そして目の前の両親から顔を背けた姉と、ユウの目が合った。
「ユウちゃん……」
「姉ちゃん」ユウは居間へと立ち入る。「なんで姉ちゃんのこと叩くんだよ」
父が応じる。「お前には関係ない。部屋にいろ」
「俺の話だろ。俺の話してるよな。俺の話だよな!」
「自分で自分の面倒も見られないくせに偉そうなことを言うな!」
脳の血管が狭まるような感触が走った。
父の言葉は、確かに正鵠を射ていた。そしてユウは、自分の面倒を自分で見られないという事実を、親の責任だと考えることで自分自身と向き合うことを避けていた。その逃避の論理の崩壊は、激しい怒りとなってユウを突き動かした。
お前のせいだろ。お前のせいだろ。俺のせいじゃない。なぜ俺のせいだと言うんだ。お前が俺を閉じ込めたのに。外に出るなと言ったのはお前なのに。このままではいけないと一番理解しているのは俺なのに。

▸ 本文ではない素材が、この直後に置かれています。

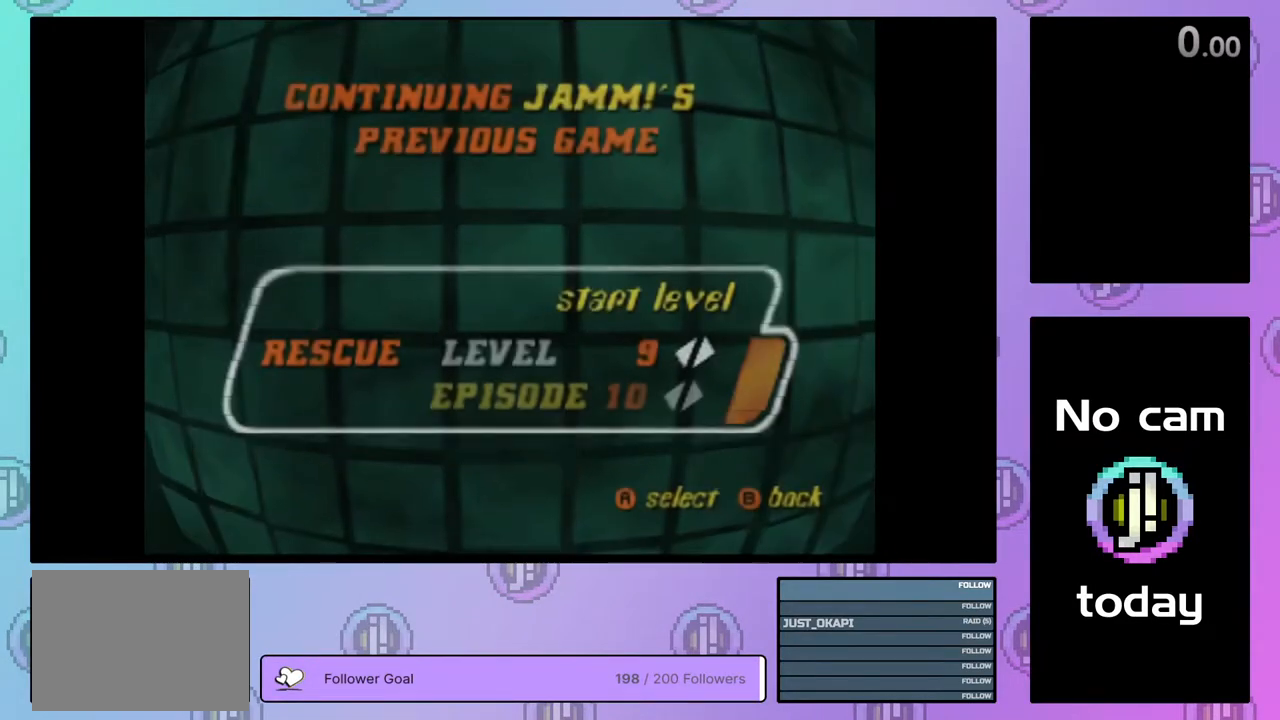
{"buttons": ["DPAD_LEFT"], "right_stick": "center", "events": []}
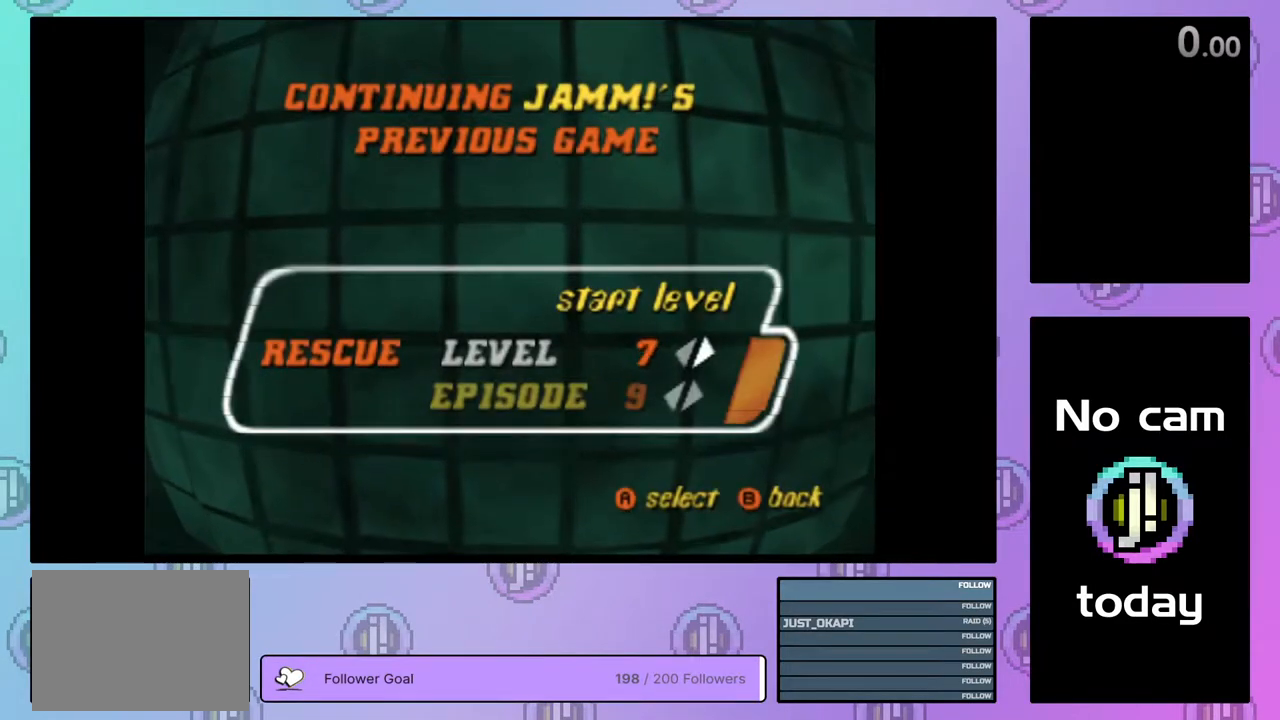
{"buttons": [], "right_stick": "center", "events": [[217, "DPAD_LEFT", "up"]]}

ユウは台所へ大股で入り、まだ洗われずに流しに置かれていた包丁を手に取った。
姉だけが味方だった。姉に手を上げるなら、父は敵だった。刃物の煌めきが、お前は正しいと言っていた。胃の奥から熱いものがこみ上げた。
母が悲鳴を上げた。何をしてる、と父が怒鳴った。
一歩踏み出すと、両親が一歩下がる。それが面白くて、もう一歩、二歩と踏み出す。
だがその時、姉がユウの前に立ちはだかった。
「やめて、ユウちゃん。ユウちゃんのせいじゃないって、お姉ちゃんはわかってるからね」
「どいてよ姉ちゃん」
「ごめんね。そんなことしたくないよね。ごめんね」
姉は一歩一歩近づいてくる。
手が震える。腹の熱が急に冷えていく。
「大丈夫だよ。ユウちゃんは大丈夫だから。そんなことしなくてもいいんだよ」
「姉ちゃん、俺」
「大丈夫だから」
姉の手が包丁を握ったユウの手を包んだ。
もう一度姉が言った。
「大丈夫だから」
ユウは包丁を取り落した。金属音が静まり返った居間に響いた。ああ、と母が声を上げた。父は何も言わなかった。
全身が暖かさに包まれる。姉に抱きしめられていた。